6. To keep foods cold, you’ll need a cold source. A block of ice keeps longer than ice cubes. Before leaving home, freeze clean, empty milk cartons filled with water to make blocks of ice, or use frozen gel-packs. Fill the cooler with cold or frozen foods. Pack foods in reverse order. First foods packed should be the last foods used. (There is one exception: pack raw meat or poultry below ready-to-eat foods to prevent raw meat or poultry juices from dripping on the other foods.)
7. Camping supply stores sell biodegradable camping soap in liquid and solid forms. But use it sparingly, and keep it out of rivers, lakes, streams, and springs, as it will pollute. If you use soap to clean your pots, wash the pots at the campsite, not at the water’s edge. Dump dirty water on dry ground, well away from fresh water. Some wilderness campers use baking soda to wash their utensils. Pack disposable wipes for hands and quick cleanups.
8. If you’re planning to fish, check with your fish and game agency or state health department to see where you can fish safely, then follow these guidelines for Finfish:
==> Scale, gut, and clean fish as soon as they’re caught.

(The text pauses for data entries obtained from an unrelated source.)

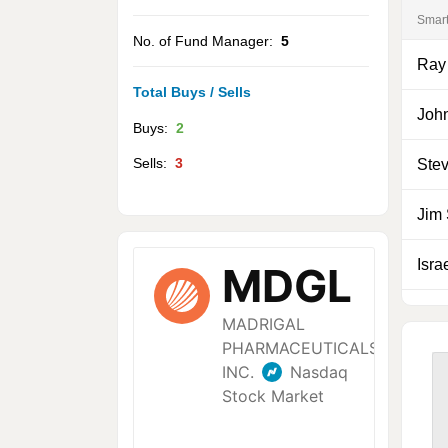
Smar
No. of Fund Manager:
5
Ray
Total Buys / Sells
Joh
Buys:
2
Sells:
3
Ste
Jim
Isra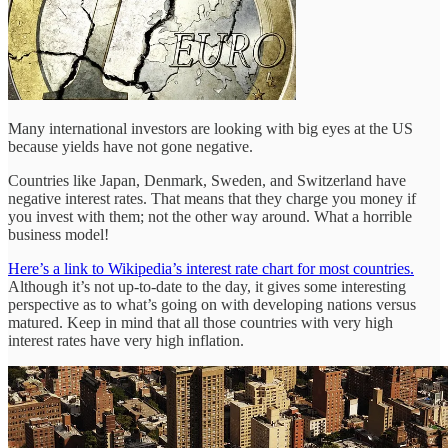
Many international investors are looking with big eyes at the US
because yields have not gone negative.
Countries like Japan, Denmark, Sweden, and Switzerland have
negative interest rates. That means that they charge you money if
you invest with them; not the other way around. What a horrible
business model!
Here’s a link to Wikipedia’s interest rate chart for most countries.
Although it’s not up-to-date to the day, it gives some interesting
perspective as to what’s going on with developing nations versus
matured. Keep in mind that all those countries with very high
interest rates have very high inflation.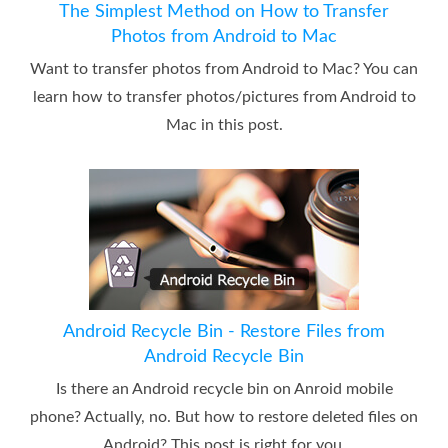
The Simplest Method on How to Transfer
Photos from Android to Mac
Want to transfer photos from Android to Mac? You can
learn how to transfer photos/pictures from Android to
Mac in this post.
Android Recycle Bin - Restore Files from
Android Recycle Bin
Is there an Android recycle bin on Anroid mobile
phone? Actually, no. But how to restore deleted files on
Android? This post is right for you.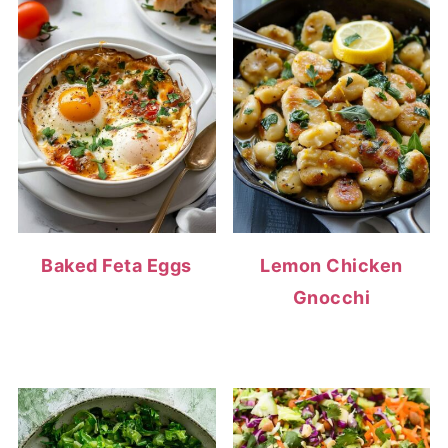
Baked Feta Eggs
Lemon Chicken
Gnocchi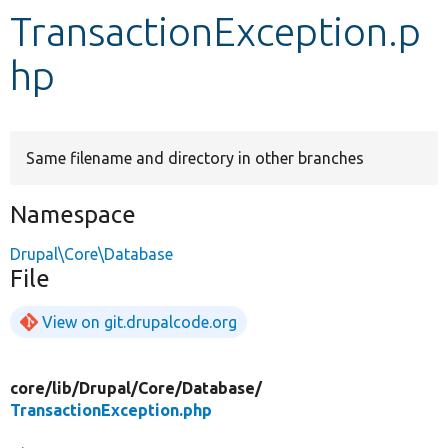
TransactionException.p
Develop for Drupal
hp
Same filename and directory in other branches
Namespace
Drupal\Core\Database
File
View on git.drupalcode.org
core/
lib/
Drupal/
Core/
Database/
TransactionException.php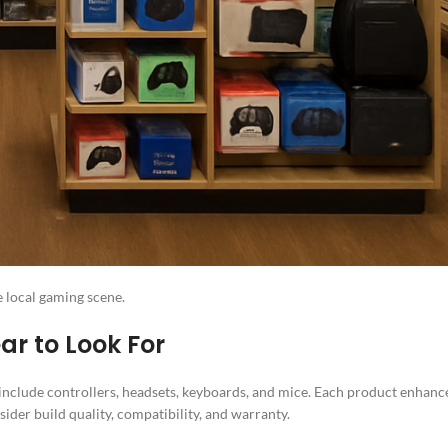
e local gaming scene.
r to Look For
include controllers, headsets, keyboards, and mice. Each product enhanc
der build quality, compatibility, and warranty.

==> Live fish can be kept on stringers or in live wells, as long as they have enough water and enough room to move and breathe.
==> Wrap fish, both whole and cleaned, in water-tight plastic and store on ice.
==> Keep 3 to 4 inches of ice on the bottom of the cooler. Alternate layers of fish and ice.
==> Store cooler out of the sun and cover with a blanket.
==> Once home, eat fresh fish within 1 to 2 days or freeze them. For top quality, use frozen fish within 3 to 6 months.
9. If using a cooler, leftover food is safe only if the cooler still has ice in it. Otherwise discard leftover food.
10. Whether in the wild or on the high seas, protect yourself and your family by washing your hands before and after handling food.